*TEXTE FOURNI*
Les arguments ne manquent vraisemblablement plus à celui qui peut enfin utiliser la carte du « je vous l’avais bien dit ». La taxe sur les flux financiers ? Une « bonne mesure » qu’il « réclame depuis des années » et qu’il « espère enfin voir » mise en place. Des sanctions disciplinaires pour les pays dont les finances ne seraient pas saines ? « Mais on peut mettre les chars allemands ou français à Athènes pour tirer sur la foule », ironise avec insolence Dupont-Aignan, qui sait que la Grèce, l’Italie et l’Espagne, sont, pour lui, autant d’exemples qui lui donnent raison.
« On amuse les Français avec de fausse solutions », se reprend-t-il, mais, pour lui, la vraie question est celle de ce qu'il nomme « l’économie réelle », c'est-à-dire celle du « déficit commercial de la France », de la « délocalisation en cinq ans de la moitié de la production automobile française ». La faute à « la surévaluation de 40% de l’euro » et au « libre-échange déloyal de la Chine » fustige le chef de Debout la République. Relocaliser les activités de la France et créer des emplois : voilà la solution de celui qui ne manque pas de continuer à jouer les prophètes. « Si on ne s’occupe pas de l’économie réelle, on va arriver à des déserts sociaux et à des révoltes politiques », prévient-il avant de prédire que la France va tomber dans « une récession sans précédent » si le gouvernement continue à jouer à la « fausse vertu » comme avec la règle d’or.
Bref, tout juste grimaçant quand Thierry Guerrier le rapproche de Marine Le Pen, Dupont-Aignan est visiblement remonté à bloc par la crise. Certain d’avoir ses parrainages, le plus fervent ennemi de l’euro peut donc lancer sa croisade pour 2012.

*LIGNES FOURNIES*
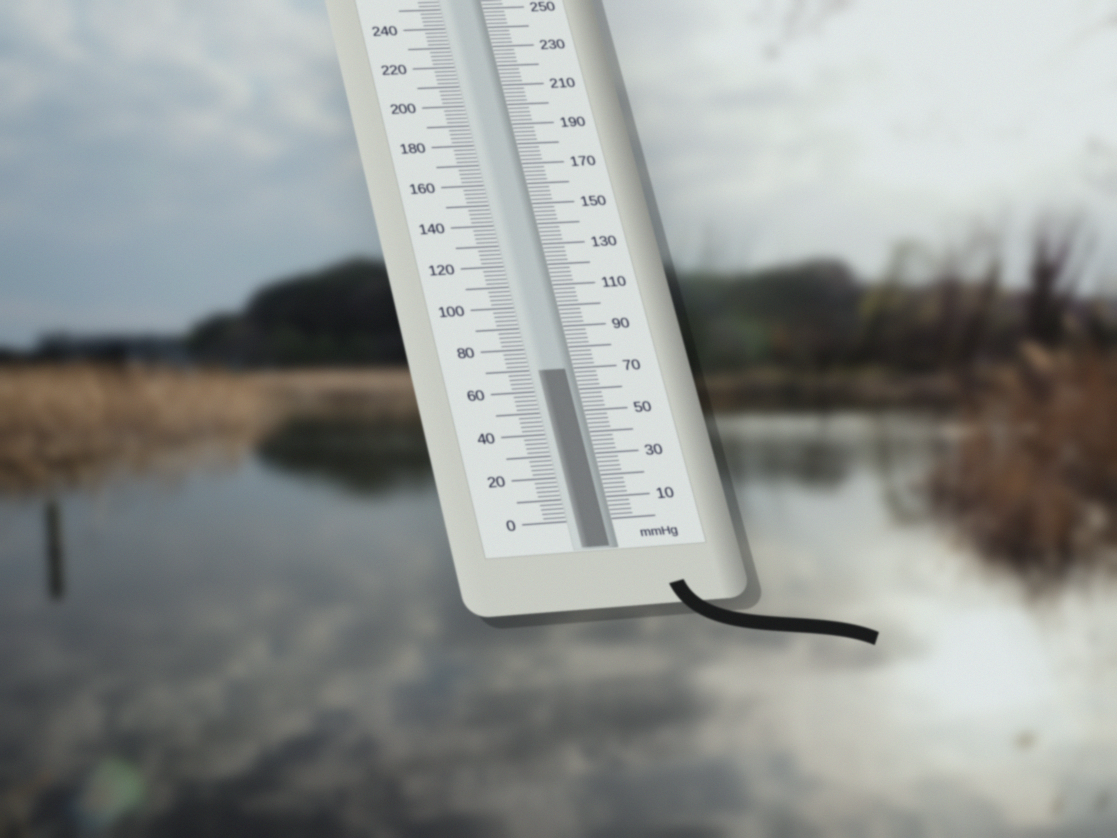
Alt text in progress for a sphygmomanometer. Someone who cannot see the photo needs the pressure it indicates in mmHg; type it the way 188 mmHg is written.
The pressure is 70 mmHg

...

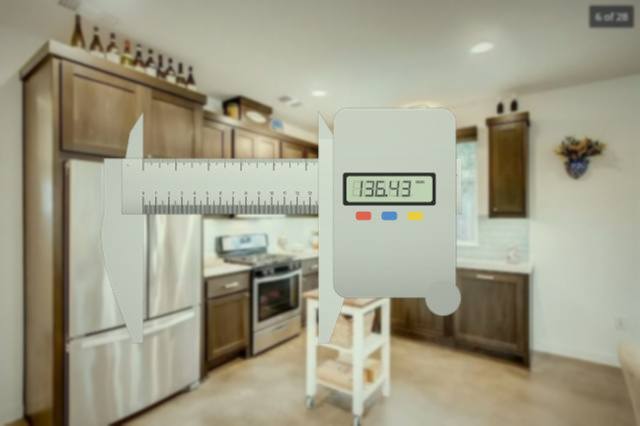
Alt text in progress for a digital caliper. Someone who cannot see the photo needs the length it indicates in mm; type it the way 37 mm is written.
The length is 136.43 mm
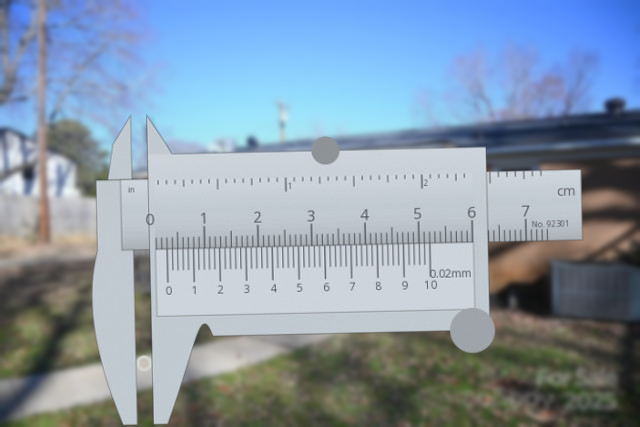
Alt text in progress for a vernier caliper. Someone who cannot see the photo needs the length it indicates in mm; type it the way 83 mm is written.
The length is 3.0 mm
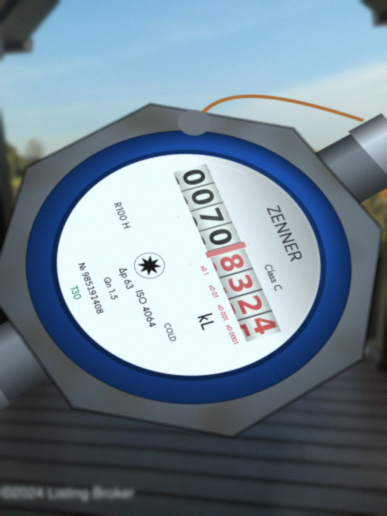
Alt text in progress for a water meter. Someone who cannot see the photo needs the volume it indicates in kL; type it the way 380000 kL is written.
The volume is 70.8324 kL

*TÂCHES À RÉALISER*
1. Dressez la liste de tous les pays nommés dans le texte sur Dupont-Aignan.
2. Présentez en liste numérotée, parmi les lignes fournies, celles qui vont de la ligne contenant « Alt text in progress for a sphygmomanometer. » jusqu'à la ligne contenant « The pressure is 70 mmHg » incluse, en omettant les lignes vides.

*RÉPONSES AUX EXERCICES*
1.
- la Grèce
- l'Italie
- l'Espagne
- la France
- la Chine

2.
1. Alt text in progress for a sphygmomanometer. Someone who cannot see the photo needs the pressure it indicates in mmHg; type it the way 188 mmHg is written.
2. The pressure is 70 mmHg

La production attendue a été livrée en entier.